Evolution of Architecture

Sequential execution
Pipeline (overlapped execution)
Superpipe
Superscalar
Vector

Sequential execution
I1, I2, I3

Overlap execution (pipeline)
Fetch, Decode, Execute
Fetch, Decode, Execute

because the memory was slow, it is Fetch limit. The fetch portion is larger than decode and execution. To increase performance designer do "more" in one instruction during execution.
------ Fetch------- Dec1 Exe1 Dec2 Exe2
-------Fetch------- Dec1 Exe1 Dec2 Exe2

therefore, CPI is large, cycle time is large because the complex circuits required to execute complex instruction. The increase in chance of conflict in pipeline because one instruction stays in pipeline for long time therefore it can interfere with other instructions.

The invention of cache memory reduces Fetch time greatly.
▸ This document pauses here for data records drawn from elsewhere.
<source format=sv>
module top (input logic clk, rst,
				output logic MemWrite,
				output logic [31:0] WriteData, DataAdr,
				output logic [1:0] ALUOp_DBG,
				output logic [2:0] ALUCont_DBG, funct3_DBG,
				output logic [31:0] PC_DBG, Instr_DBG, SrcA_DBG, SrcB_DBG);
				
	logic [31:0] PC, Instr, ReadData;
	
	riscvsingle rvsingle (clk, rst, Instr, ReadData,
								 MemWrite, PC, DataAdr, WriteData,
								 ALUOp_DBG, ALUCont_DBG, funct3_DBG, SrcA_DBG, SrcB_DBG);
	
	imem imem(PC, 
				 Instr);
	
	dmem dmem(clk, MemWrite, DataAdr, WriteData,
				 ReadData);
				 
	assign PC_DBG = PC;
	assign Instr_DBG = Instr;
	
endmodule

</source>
Current design concentrates on reducing CPI and cycle time. By simplify the execution of one instruction (and ISA), pipeline can be more effective and circuits can be simpler and faster.
Fetch, decode, execute, writeback
Fetch, decode, execute, writeback

Superpipeline
Once the pipeline enables CPI to reach 1, the only way to increase speed is to reduce cycle time. To make it possible, the pipeline is divided into finer grain which reduce the clock time for each stage. This idea is called "superpipeline".
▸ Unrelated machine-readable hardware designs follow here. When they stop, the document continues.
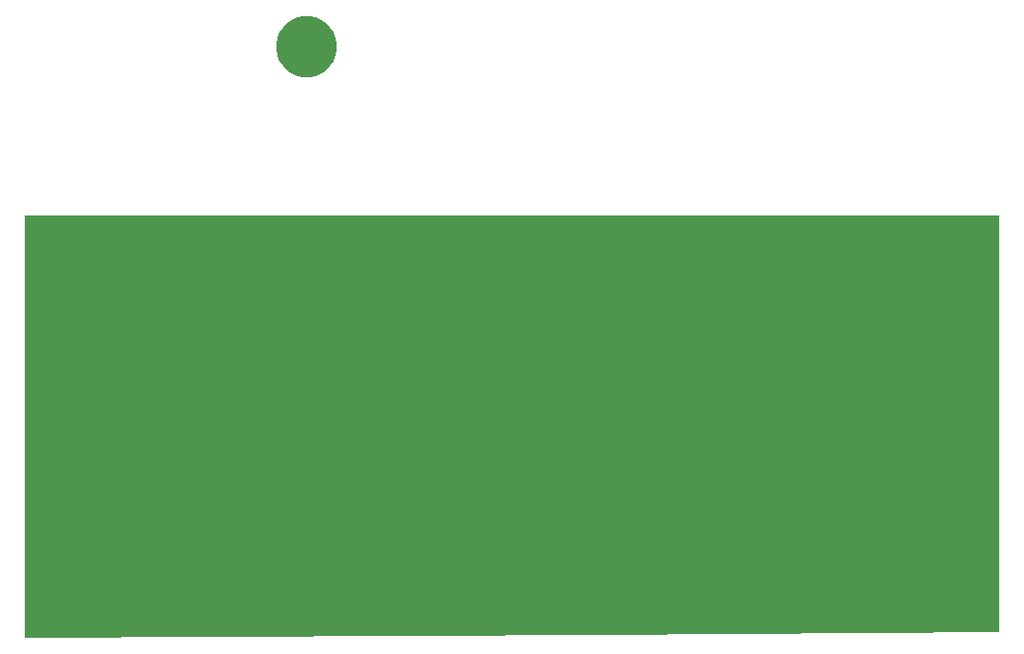
<source format=gbr>
G04 #@! TF.GenerationSoftware,KiCad,Pcbnew,5.0.1*
G04 #@! TF.CreationDate,2019-01-12T14:11:00-06:00*
G04 #@! TF.ProjectId,lid,6C69642E6B696361645F706362000000,rev?*
G04 #@! TF.SameCoordinates,Original*
G04 #@! TF.FileFunction,Soldermask,Top*
G04 #@! TF.FilePolarity,Negative*
%FSLAX46Y46*%
G04 Gerber Fmt 4.6, Leading zero omitted, Abs format (unit mm)*
G04 Created by KiCad (PCBNEW 5.0.1) date Sat 12 Jan 2019 02:11:00 PM CST*
%MOMM*%
%LPD*%
G01*
G04 APERTURE LIST*
%ADD10C,0.100000*%
G04 APERTURE END LIST*
D10*
G36*
X189000000Y-118000000D02*
X153611509Y-118204558D01*
X102512309Y-118499929D01*
X102512308Y-118499929D01*
X102500000Y-118500000D01*
X102500000Y-81000000D01*
X189000000Y-81000000D01*
X189000000Y-118000000D01*
X189000000Y-118000000D01*
G37*
G36*
X128287560Y-63403759D02*
X128778928Y-63607290D01*
X128778930Y-63607291D01*
X129215268Y-63898843D01*
X129221153Y-63902775D01*
X129597225Y-64278847D01*
X129892710Y-64721072D01*
X130096241Y-65212440D01*
X130200000Y-65734072D01*
X130200000Y-66265928D01*
X130096241Y-66787560D01*
X129892710Y-67278928D01*
X129597225Y-67721153D01*
X129221153Y-68097225D01*
X129221150Y-68097227D01*
X128778930Y-68392709D01*
X128778929Y-68392710D01*
X128778928Y-68392710D01*
X128287560Y-68596241D01*
X127765928Y-68700000D01*
X127234072Y-68700000D01*
X126712440Y-68596241D01*
X126221072Y-68392710D01*
X126221071Y-68392710D01*
X126221070Y-68392709D01*
X125778850Y-68097227D01*
X125778847Y-68097225D01*
X125402775Y-67721153D01*
X125107290Y-67278928D01*
X124903759Y-66787560D01*
X124800000Y-66265928D01*
X124800000Y-65734072D01*
X124903759Y-65212440D01*
X125107290Y-64721072D01*
X125402775Y-64278847D01*
X125778847Y-63902775D01*
X125784732Y-63898843D01*
X126221070Y-63607291D01*
X126221072Y-63607290D01*
X126712440Y-63403759D01*
X127234072Y-63300000D01*
X127765928Y-63300000D01*
X128287560Y-63403759D01*
X128287560Y-63403759D01*
G37*
M02*

</source>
Fet1, fet2, dec1, dec2, wrt1, wrt2
Fet1, fet2, dec1, dec2, wrt1, writ2

Superscalar
To increse performance further we need to issue more than one instruction per clock. This is called "superscalar".
   Fetch, decode, execute, writeback
   Fetch, decode, execute, writeback
          Fetch, decode, execute, writeback
          Fetch, decode, execute, writeback

Of course, superpipe-superscalar is possible.
   Fet1, fet2, dec1, dec2, wrt1, wrt2
   Fet1, fet2, dec1, dec2, wrt1, wrt2
         Fet1, fet2, dec1, dec2, wrt1, wrt2
         Fet1, fet2, dec1, dec2, wrt1, wrt2

Summary

- Sequential (non overlap execution)
- Pipeline (overlap execution) CPI --> 1
instruction pipeline (single step)
floating-point pipeline (multi step)

Scoreboard and Tomasulo methods are hardware for enabling dynamic execution in which instructions can be rearrange by hardware to execute according to the resources available.

- Superpipe CPI = 1 reduce cycle time (higher clock rate)
- Superscalar CPI < 1
- Vector machines reduce fetch time and increase effective pipeline but its use is restricted to the class of program that fits to vector computation.